From Henri Nouwen: Trusting in the Fruits
We belong to a generation that wants to see the results of our work. We want to be productive and see with our own eyes what we have made. But that is not the way of God’s Kingdom. Often our witness for God does not lead to tangible results. Jesus himself died as a failure on a cross. There was no success there to be proud of. Still, the fruitfulness of Jesus’ life is beyond any human measure. As faithful witnesses of Jesus we have to trust that our lives too will be fruitful, even though we cannot see their fruit. The fruit of our lives may be visible only to those who live after us.
What is important is how well we love. God will make our love fruitful, whether we see that fruitfulness or not.
Eugene Peterson notes that in contrast to the tower buidling of the Chaldeans and the Egyptians – Abraham, when arriving in the land promised him, digs wells. In starting this site – the temptation was there again to build something – create something, or achieve something. But, again I’m drawn back to digging well’s. Well’s are spaces of abscence which can accept Presence – not because of anything they do – but because of the absence created. When the wells are filled, it is then that they can bring life to others. The trees that bear fruit are also the trees that are well watered.
Comments
9 responses to “Fruit”
Thanks Jonny.
That’s powerful, and is echoed in house on sand/house on rock.
But how does this tie in with (a) accountability and (b) J directing effort to areas where he could get results and restricting his message to those who were closed?
N
thanks for the feedback Orion and Nick. I think my post coming in the next day or two may give pointers to that – but I think a big part of it is – ‘he can do only what he sees his Father doing’
nickG – i just noticed the ‘accountability’ question you raised… I’m not sure I have any wisdom on the implications of that here… would love to hear yo’re thoughts.
Interesting. I think the word ‘accountability’ kinda seems misplaced in this context – doesn’t god call us to confess, and to obey? And our obedience is often shrouded, even from ourselves – perhaps God ‘calls us to account’ at some future time, or perhaps (like a bank note) our obedience is like a promise (“I promise to pay the bearer on demand the sum of…”) whose entire economy depends on it’s not being ‘cashed’, which begins and ends in God. Hmm, I’m not exactly sure where this leads, but I think God’s economy, whether we think that in terms of acts, gifts, life, grace or bodies (which might all amount to the same thing) subverts the world economy of ‘accounts’.
thanks again for your interactions!
Orion – i agree, i think.
If “accountability” is the right word – we are accountable to to be obedient and faithful. The danger, i think, with “accountabitiliy” is that it has become linked to particular notions of “success” and “results” – and these have been focus on statistical information. I wonder if this partly result from the dominant paradigm of the world and also the medium of computers (which pushes us to record things in spreadsheets and databases – which have no space for stories and ordinary lives lived.) – ?
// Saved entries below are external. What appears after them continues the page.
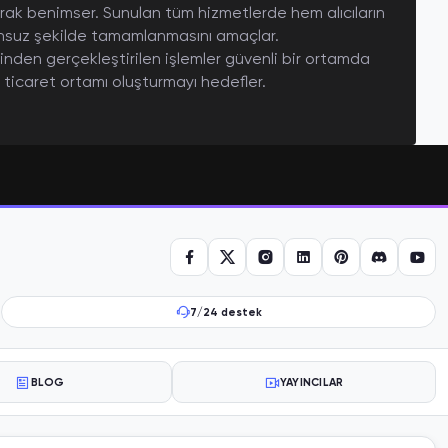
larak benimser. Sunulan tüm hizmetlerde hem alıcıların
orunsuz şekilde tamamlanmasını amaçlar.
nden gerçekleştirilen işlemler güvenli bir ortamda
r ticaret ortamı oluşturmayı hedefler.
7/24 destek
BLOG
YAYINCILAR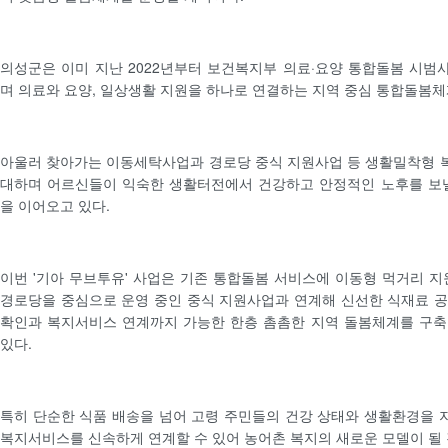
의성군은 이미 지난 2022년부터 보건복지부 의료·요양 통합돌봄 시
며 의료와 요양, 일상생활 지원을 하나로 연결하는 지역 중심 통합돌봄체
아울러 찾아가는 이동세탁사업과 경로당 중식 지원사업 등 생활밀착형 
대하며 어르신들이 익숙한 생활터전에서 건강하고 안정적인 노후를 보낼
을 이어오고 있다.
이번 '기아 무브투유' 사업은 기존 통합돌봄 서비스에 이동형 먹거리 지
경로당을 중심으로 운영 중인 중식 지원사업과 연계해 신선한 식재료 
확인과 복지서비스 연계까지 가능한 한층 촘촘한 지역 돌봄체계를 구축
있다.
특히 단순한 식품 배송을 넘어 고령 주민들의 건강 상태와 생활환경을
복지서비스를 신속하게 연계할 수 있어 농어촌 복지의 새로운 모델이 될 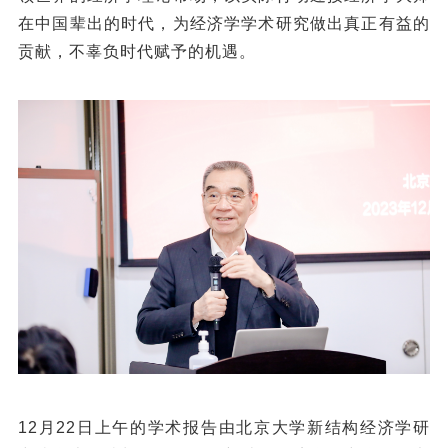
在中国辈出的时代，为经济学学术研究做出真正有益的
贡献，不辜负时代赋予的机遇。
12月22日上午的学术报告由北京大学新结构经济学研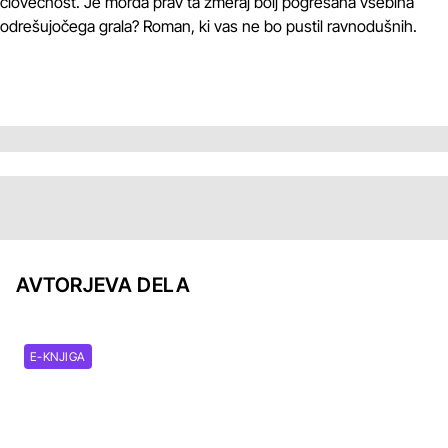
človečnost. Je morda prav ta zmeraj bolj pogrešana vsebina
odrešujočega grala? Roman, ki vas ne bo pustil ravnodušnih.
AVTORJEVA DELA
E-KNJIGA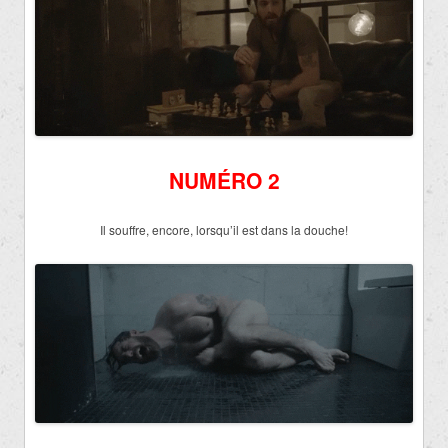
NUMÉRO 2
Il souffre, encore, lorsqu’il est dans la douche!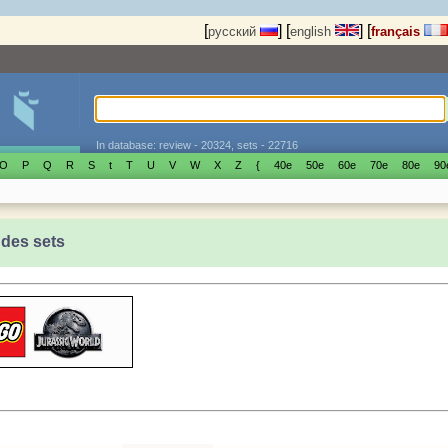
[
]
[
]
[
русский
english
français
In database: review - 20324, sets - 22716
O
P
Q
R
S
t
T
U
V
W
X
Z
{
40е
50е
60е
70е
80е
90
 des sets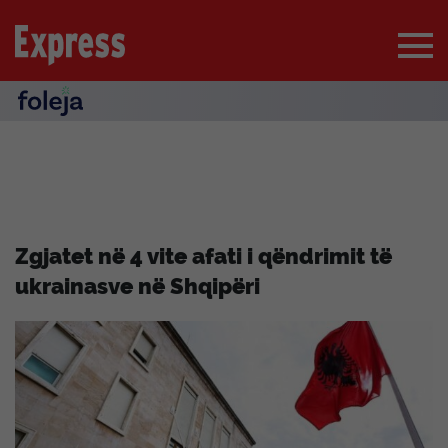
Zgjatet në 4 vite afati i qëndrimit të
ukrainasve në Shqipëri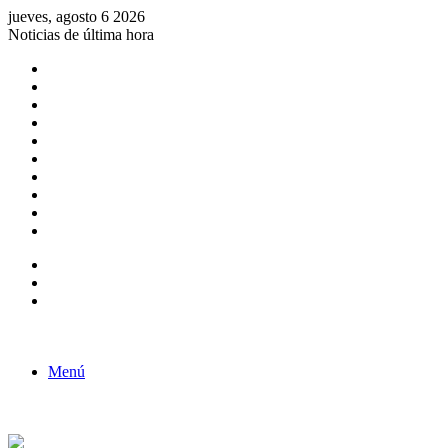
jueves, agosto 6 2026
Noticias de última hora
Consulta de Biólogos por Especialidad
ACTIVIDADES POR EL DÍA DEL BIOLOGO
COMUNICADO
Convocatorias para Biologos a Nivel Nacional
Aviso necrologico
ROL DEL BIOLOGO EN LA SOCIEDAD
TALLER DE FORTALECIMIENTO DE CAPACIDADES
Fiesta de confraternidad
Deporte Institucional
Juramentación del Concejo Directivo Regional 2019-2020
Barra lateral
Publicación al azar
Acceso
Menú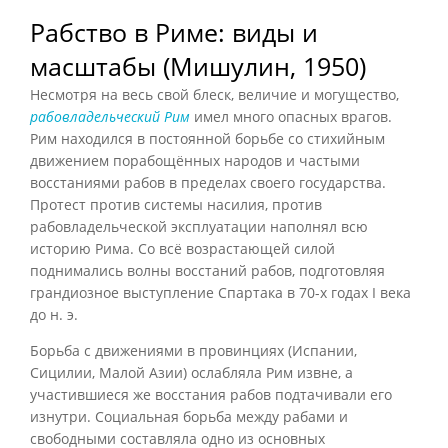
Рабство в Риме: виды и
масштабы (Мишулин, 1950)
Несмотря на весь свой блеск, величие и могущество,
рабовладельческий Рим
имел много опасных врагов.
Рим находился в постоянной борьбе со стихийным
движением порабощённых народов и частыми
восстаниями рабов в пределах своего государства.
Протест против системы насилия, против
рабовладельческой эксплуатации наполнял всю
историю Рима. Со всё возрастающей силой
поднимались волны восстаний рабов, подготовляя
грандиозное выступление Спартака в 70-х годах I века
до н. э.
Борьба с движениями в провинциях (Испании,
Сицилии, Малой Азии) ослабляла Рим извне, а
участившиеся же восстания рабов подтачивали его
изнутри. Социальная борьба между рабами и
свободными составляла одно из основных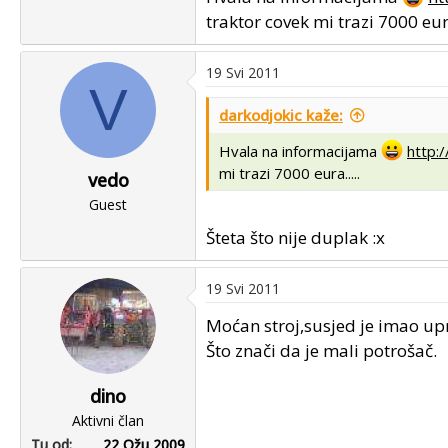
traktor covek mi trazi 7000 eura
19 Svi 2011
V
darkodjokic kaže:
Hvala na informacijama
http:
mi trazi 7000 eura.....
vedo
Guest
Šteta što nije duplak :x
19 Svi 2011
Moćan stroj,susjed je imao up
Što znači da je mali potrošač.
dino
Aktivni član
Tu od
22 Ožu 2009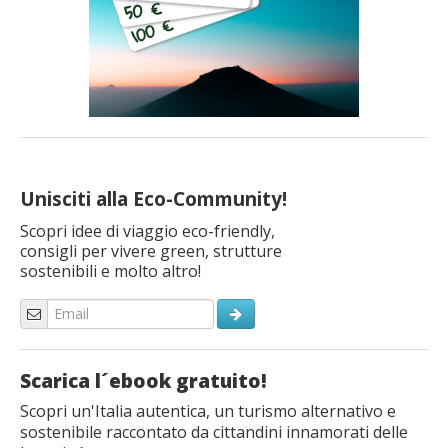
Unisciti alla Eco-Community!
Scopri idee di viaggio eco-friendly,
consigli per vivere green, strutture
sostenibili e molto altro!
Scarica l´ebook gratuito!
Scopri un'Italia autentica, un turismo alternativo e
sostenibile raccontato da cittandini innamorati delle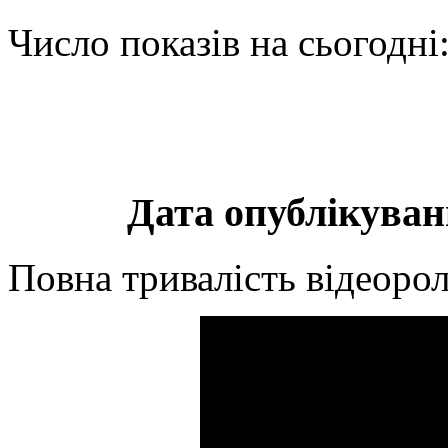
Число показів на сьогодні
Дата опублікуванн
Повна тривалість відеорол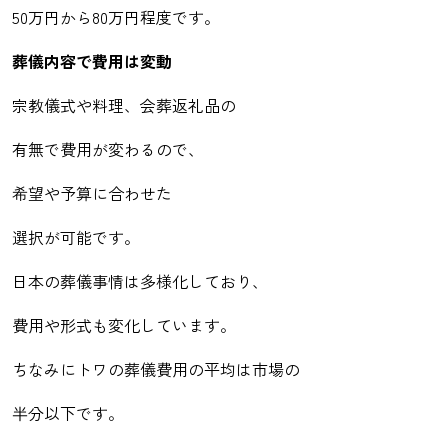
50万円から80万円程度です。
葬儀内容で費用は変動
宗教儀式や料理、会葬返礼品の
有無で費用が変わるので、
希望や予算に合わせた
選択が可能です。
日本の葬儀事情は多様化しており、
費用や形式も変化しています。
ちなみにトワの葬儀費用の平均は市場の
半分以下です。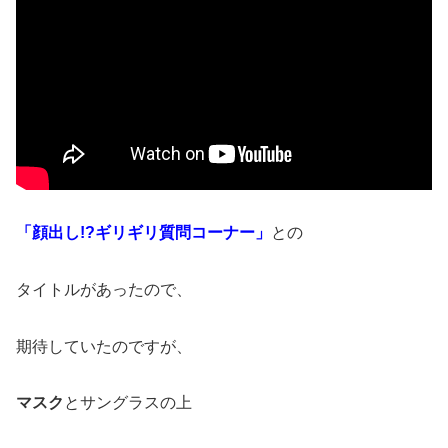
「顔出し!?ギリギリ質問コーナー」
との
タイトルがあったので、
期待していたのですが、
マスク
とサングラスの上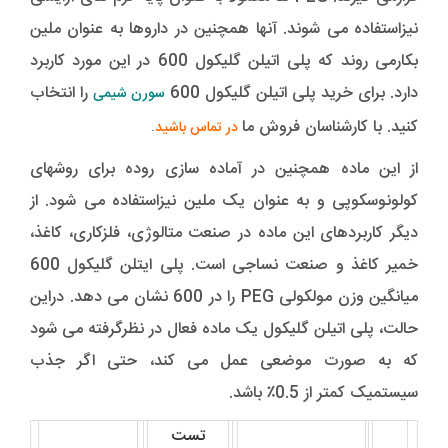
نیزاستفاده می شوند. آنها همچنین در داروها به عنوان ملین
بکارمی روند که پلی اتیلن گلیکول 600 در این مورد کاربرد
دارد. برای خرید پلی اتیلن گلیکول 600
را انتخاب
سورن شیمی
کنید. با کارشناسان فروش ما
در تماس باشید
.
از این ماده همچنین در آماده سازی روده برای روشهای
کولونوسکوپی و به عنوان یک ملین نیزاستفاده می شود. از
دیگر کاربردهای این ماده در صنعت متالوژی، فلزکاری، کاغذ،
خمیر کاغذ و صنعت نساجی است. پلی ایتلن گلیکول 600
میانگین وزن مولکولی PEG را در 600 نشان می دهد. دراین
حالت، پلی اتیلن گلیکول یک ماده فعال در نظرگرفته می شود
که به صورت موضعی عمل می کند، حتی اگر جذب
سیستمیک کمتر از 0.5٪ باشد.
تست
God’s economy certainly subverts and transcends ours. However, Jesus seemed to use simple economics a lot in his teachings, though often with a twist.
I am challenged by the idea of God calling us to dig wells that others may one day fill. And God’s season for producing fruit is doubtless different from our own. But I also see when J warns about false prophets (Mat 7:16 – “by their fruit you will recognise them”) an implication that at least some of our fruit is discernible to others without waiting for 50 years of hindsight.
So here’s a hypothetical example. If you put someone in charge of the soup run, but despite your prayers, instructions and generous supply of soup, it is consistently cold, spilled and doesn’t reach the needy, you would normally give someone else the job. God might push you to stick with the person, out of generosity or grace, but that feels like it would be the exception not the rule.
So I’m not sure how to resolve this tension; maybe like many other kingdom tensions, we live with it and even embrace it.
good reply. that’s forced me to shapen my thinking a bit.
i may have mis-communitcated there but I understood the digging wells so be followed by God filling it with His Presence – the space becomes holy.
I like the soup run example — thats forced me to think what i really mean. thanks! so…. yes, there is deffinitely accountability here – and I see that as the work of the faithful servant [Jesus has many parables for this] … I wonder though if this is how we hare faithful and obedient… and ‘fruit’ would be something like the eradicaion of poverty on our streets or everyone free from adictive behaviour – this is where we can admit our incompitance and need for God. [i think the story mentioned in the following post alludes to this]
Nick, very good example. I’d agree that accountability is exactly what’s called for in that type of situation.